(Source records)

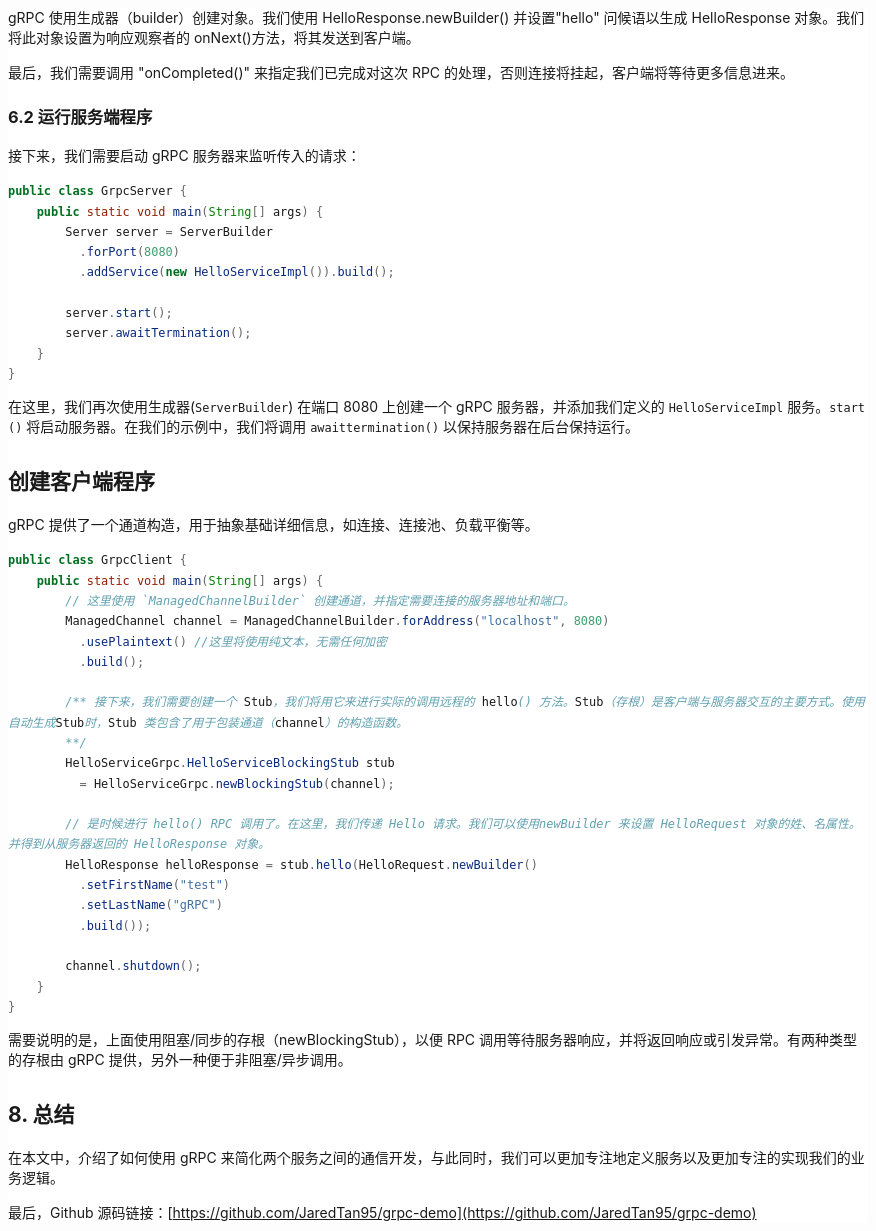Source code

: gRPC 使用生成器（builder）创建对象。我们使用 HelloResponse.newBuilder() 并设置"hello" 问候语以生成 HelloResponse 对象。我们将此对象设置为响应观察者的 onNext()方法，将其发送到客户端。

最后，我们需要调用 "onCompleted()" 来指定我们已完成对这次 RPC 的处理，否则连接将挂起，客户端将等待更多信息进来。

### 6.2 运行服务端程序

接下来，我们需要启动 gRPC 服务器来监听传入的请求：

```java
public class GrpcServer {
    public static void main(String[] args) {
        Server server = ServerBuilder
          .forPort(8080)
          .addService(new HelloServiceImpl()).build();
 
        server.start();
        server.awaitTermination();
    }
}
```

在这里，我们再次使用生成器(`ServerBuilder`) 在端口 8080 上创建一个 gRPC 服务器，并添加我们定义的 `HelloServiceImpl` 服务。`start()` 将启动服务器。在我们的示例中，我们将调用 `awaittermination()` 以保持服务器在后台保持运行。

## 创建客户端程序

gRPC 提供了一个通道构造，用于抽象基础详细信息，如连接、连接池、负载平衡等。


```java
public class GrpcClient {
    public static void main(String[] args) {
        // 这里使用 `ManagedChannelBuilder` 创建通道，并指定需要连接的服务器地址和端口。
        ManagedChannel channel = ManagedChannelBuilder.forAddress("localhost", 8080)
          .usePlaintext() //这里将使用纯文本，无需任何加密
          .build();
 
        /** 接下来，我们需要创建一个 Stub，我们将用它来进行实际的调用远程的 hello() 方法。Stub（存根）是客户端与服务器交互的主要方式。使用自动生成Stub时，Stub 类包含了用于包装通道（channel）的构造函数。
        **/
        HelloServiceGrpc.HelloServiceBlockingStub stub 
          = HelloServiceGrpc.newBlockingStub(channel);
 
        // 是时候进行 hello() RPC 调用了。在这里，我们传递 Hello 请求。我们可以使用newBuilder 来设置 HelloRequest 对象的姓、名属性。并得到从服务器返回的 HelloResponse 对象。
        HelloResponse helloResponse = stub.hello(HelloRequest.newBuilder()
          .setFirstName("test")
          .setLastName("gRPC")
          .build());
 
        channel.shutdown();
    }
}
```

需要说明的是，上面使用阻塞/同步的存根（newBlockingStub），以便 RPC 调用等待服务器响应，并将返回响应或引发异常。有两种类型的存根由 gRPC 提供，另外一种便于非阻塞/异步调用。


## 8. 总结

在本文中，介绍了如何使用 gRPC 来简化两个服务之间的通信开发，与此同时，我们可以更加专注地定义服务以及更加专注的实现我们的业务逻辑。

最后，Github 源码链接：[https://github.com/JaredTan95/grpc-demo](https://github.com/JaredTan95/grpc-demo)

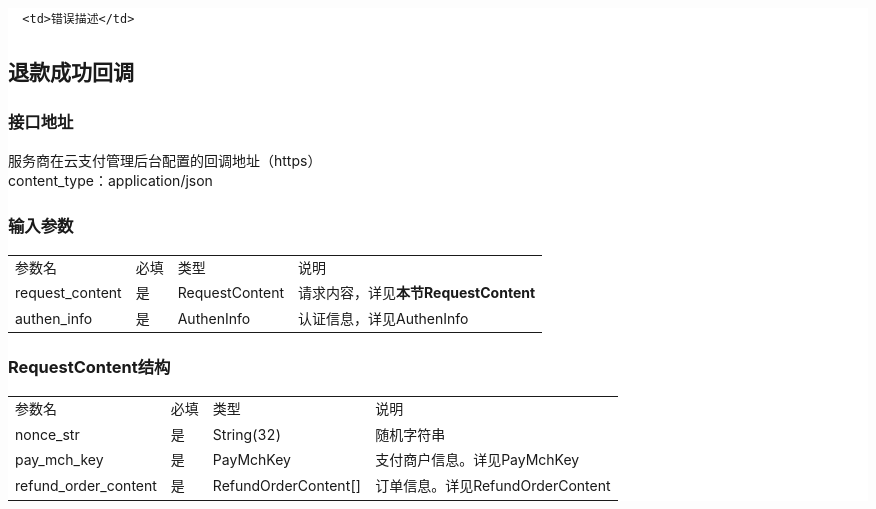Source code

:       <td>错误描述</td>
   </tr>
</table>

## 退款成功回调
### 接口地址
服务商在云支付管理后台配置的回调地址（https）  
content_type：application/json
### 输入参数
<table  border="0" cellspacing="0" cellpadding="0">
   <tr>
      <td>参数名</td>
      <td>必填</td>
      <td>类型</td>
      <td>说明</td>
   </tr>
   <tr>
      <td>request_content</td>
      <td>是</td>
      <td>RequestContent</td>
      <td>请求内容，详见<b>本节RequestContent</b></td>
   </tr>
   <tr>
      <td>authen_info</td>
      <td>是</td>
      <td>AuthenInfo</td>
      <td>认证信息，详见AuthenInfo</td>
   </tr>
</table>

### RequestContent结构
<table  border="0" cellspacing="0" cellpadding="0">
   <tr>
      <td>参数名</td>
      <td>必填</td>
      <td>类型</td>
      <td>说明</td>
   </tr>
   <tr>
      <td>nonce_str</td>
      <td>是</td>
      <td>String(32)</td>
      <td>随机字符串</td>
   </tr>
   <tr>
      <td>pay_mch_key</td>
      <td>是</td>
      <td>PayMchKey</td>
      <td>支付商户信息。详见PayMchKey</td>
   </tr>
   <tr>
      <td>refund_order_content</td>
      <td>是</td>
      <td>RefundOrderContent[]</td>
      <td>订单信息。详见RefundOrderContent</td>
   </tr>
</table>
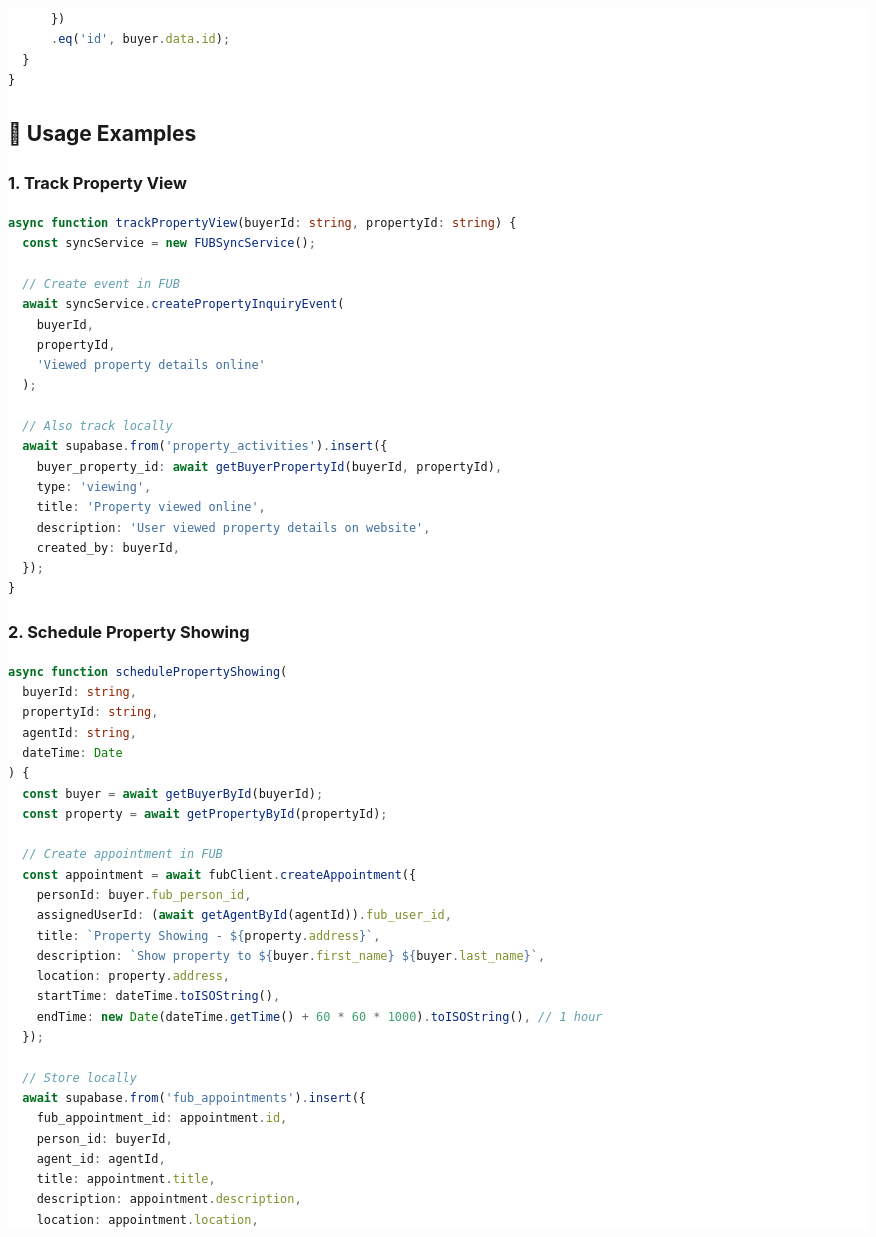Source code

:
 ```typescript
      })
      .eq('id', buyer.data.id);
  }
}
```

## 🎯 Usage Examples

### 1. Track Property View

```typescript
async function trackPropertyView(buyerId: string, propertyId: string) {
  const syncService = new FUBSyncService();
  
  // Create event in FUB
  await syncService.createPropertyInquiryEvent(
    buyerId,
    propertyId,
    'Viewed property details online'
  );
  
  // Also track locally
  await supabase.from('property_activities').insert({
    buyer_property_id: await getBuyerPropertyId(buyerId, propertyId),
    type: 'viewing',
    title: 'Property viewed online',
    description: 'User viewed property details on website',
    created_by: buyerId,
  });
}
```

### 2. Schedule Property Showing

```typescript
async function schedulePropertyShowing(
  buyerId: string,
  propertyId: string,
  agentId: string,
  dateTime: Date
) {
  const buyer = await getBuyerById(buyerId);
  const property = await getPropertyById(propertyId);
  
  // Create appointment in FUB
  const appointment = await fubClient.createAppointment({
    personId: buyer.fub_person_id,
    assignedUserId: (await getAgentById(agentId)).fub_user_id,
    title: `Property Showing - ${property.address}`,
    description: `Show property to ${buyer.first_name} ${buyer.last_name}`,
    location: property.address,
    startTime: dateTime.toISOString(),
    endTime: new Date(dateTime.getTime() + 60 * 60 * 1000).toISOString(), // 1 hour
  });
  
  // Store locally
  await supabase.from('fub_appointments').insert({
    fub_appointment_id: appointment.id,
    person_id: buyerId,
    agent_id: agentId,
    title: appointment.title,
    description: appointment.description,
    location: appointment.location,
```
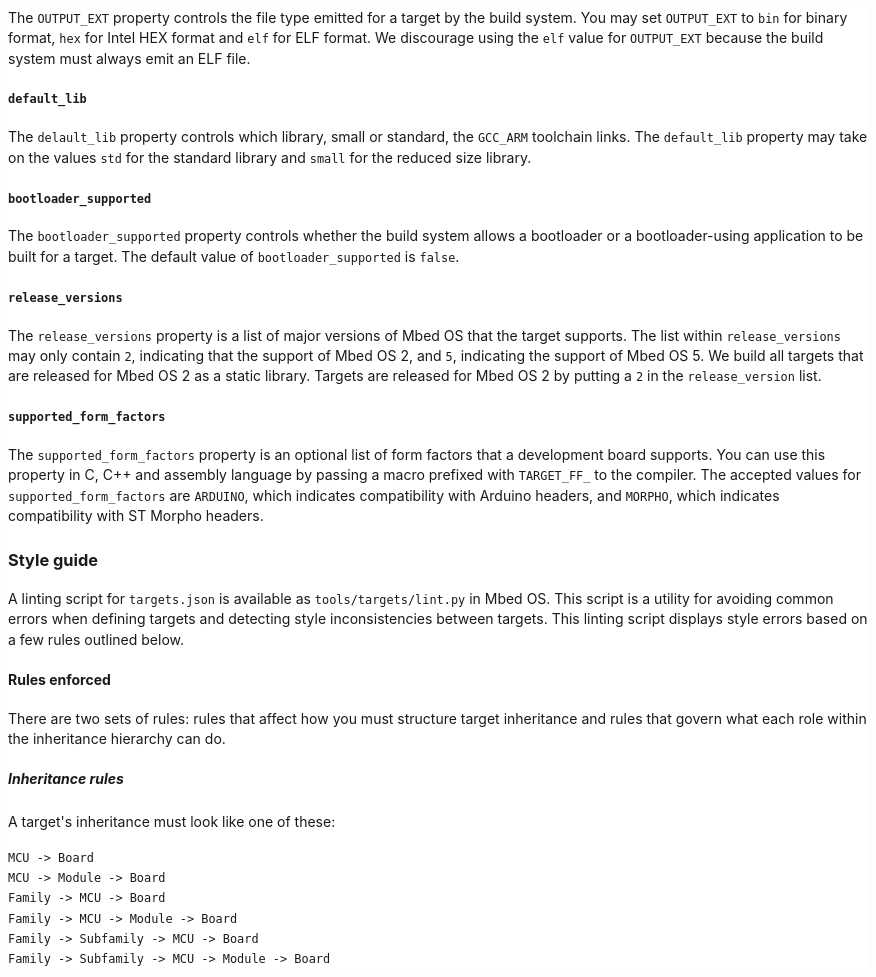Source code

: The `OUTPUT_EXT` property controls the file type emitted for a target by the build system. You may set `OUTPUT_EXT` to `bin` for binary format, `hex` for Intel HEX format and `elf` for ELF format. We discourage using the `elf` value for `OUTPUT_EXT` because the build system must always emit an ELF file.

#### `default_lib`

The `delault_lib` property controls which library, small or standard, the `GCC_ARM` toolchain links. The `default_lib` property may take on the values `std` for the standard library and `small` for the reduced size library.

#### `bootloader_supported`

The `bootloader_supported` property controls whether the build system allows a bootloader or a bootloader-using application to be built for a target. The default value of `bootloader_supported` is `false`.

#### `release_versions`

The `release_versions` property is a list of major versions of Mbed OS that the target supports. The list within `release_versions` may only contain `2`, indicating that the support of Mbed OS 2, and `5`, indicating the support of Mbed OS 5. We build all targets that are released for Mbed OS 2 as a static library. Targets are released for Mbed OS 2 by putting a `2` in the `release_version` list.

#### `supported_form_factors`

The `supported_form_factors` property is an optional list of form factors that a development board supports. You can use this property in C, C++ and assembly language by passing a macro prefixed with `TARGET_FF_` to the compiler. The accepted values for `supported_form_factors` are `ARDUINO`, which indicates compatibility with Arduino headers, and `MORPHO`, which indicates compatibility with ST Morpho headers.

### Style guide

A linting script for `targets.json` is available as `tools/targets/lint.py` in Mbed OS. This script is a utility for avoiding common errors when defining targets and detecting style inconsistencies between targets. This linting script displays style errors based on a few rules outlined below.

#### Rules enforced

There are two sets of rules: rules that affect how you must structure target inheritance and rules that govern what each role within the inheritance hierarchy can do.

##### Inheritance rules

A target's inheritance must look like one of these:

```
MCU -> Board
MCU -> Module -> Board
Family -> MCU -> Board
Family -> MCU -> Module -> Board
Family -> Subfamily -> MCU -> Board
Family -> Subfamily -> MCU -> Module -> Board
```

Problem to solve — Copy out each line of the entries that holds "HelloServiceGrpc".

Your response —
        HelloServiceGrpc.HelloServiceBlockingStub stub 
          = HelloServiceGrpc.newBlockingStub(channel);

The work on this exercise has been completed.